# What to do:
From the Blue Badge eligibility text below, copy out word for word the passage that opens with the words containing "You can also" and closes with "ability to walk.".

Who is Entitled to a Badge?

Bedford Borough residents

You must be a resident of Bedford Borough to apply to the Council for a Blue Badge.  If you live in a different area please contact your local Council for information about how to apply for a Blue Badge.

 

People who automatically qualify for a Blue Badge

You will normally automatically qualify for a Blue Badge if:

  • You receive the higher rate of the mobility component of the Disability Living allowance 
  • You received the Personal Independence Payment (PIP) of 8 points or more for 'Moving Around'
  • You receive a War Pensioners' Mobility Supplement
  • You receive a lump sum benefit under the Armed Forces and Reserve Forces (Compensation) Scheme within tariff levels 1-8 (inclusive)
  • You are registered blind
  • You have a severe disability in both upper limbs, regularly drive a motor vehicle but cannot turn the steering wheel of a motor vehicle by hand even if that wheel is fitted with a turning knob 

 

Other people who may qualify for a Blue Badge

You can also apply for a Blue Badge if;

  • You have a permanent and substantial disability which means you are unable to walk or have very considerable difficulty in walking.

 

People applying for this reason will be asked to answer questions about their disability on the application form.  You may also be asked to attend a mobility assessment where a physiotherapist or occupation therapist will assess your ability to walk.

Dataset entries

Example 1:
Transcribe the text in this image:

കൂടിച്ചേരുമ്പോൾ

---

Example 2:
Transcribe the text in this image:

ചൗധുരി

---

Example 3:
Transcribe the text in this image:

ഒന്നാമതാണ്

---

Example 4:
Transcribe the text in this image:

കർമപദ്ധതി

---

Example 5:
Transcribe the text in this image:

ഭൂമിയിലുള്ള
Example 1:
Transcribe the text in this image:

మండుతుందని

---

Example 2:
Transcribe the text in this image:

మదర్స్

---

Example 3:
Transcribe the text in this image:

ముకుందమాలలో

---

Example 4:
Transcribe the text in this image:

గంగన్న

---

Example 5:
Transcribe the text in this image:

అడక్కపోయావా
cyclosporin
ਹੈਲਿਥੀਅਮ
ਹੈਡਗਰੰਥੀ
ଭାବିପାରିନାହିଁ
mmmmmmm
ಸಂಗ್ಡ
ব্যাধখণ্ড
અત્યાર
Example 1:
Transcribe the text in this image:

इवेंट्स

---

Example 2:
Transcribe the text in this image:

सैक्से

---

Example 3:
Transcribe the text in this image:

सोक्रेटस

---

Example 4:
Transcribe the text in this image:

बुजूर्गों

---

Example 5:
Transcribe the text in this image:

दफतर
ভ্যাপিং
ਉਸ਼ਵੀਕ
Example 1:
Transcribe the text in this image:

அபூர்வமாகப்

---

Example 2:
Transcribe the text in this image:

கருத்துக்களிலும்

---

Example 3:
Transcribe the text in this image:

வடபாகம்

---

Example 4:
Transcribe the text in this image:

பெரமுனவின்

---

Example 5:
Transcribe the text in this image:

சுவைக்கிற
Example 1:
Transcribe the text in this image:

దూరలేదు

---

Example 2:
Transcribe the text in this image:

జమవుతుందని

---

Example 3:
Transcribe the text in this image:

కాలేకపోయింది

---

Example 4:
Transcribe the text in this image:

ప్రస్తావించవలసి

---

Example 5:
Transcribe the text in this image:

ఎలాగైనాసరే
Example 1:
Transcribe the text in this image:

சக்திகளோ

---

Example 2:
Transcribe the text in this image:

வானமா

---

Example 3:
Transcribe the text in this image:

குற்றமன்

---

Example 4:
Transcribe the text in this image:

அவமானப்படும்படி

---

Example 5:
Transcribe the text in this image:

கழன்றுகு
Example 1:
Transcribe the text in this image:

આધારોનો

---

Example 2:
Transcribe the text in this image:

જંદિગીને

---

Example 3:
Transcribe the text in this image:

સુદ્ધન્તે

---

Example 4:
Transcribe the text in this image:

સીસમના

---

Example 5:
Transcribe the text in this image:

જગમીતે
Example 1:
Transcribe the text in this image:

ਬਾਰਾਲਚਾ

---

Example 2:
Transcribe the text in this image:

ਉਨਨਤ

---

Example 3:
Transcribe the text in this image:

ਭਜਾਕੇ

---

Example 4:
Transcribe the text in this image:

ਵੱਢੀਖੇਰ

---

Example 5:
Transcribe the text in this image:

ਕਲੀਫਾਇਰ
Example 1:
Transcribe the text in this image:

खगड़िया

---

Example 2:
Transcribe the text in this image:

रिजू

# Solution:
You can also apply for a Blue Badge if;

  • You have a permanent and substantial disability which means you are unable to walk or have very considerable difficulty in walking.

 

People applying for this reason will be asked to answer questions about their disability on the application form.  You may also be asked to attend a mobility assessment where a physiotherapist or occupation therapist will assess your ability to walk.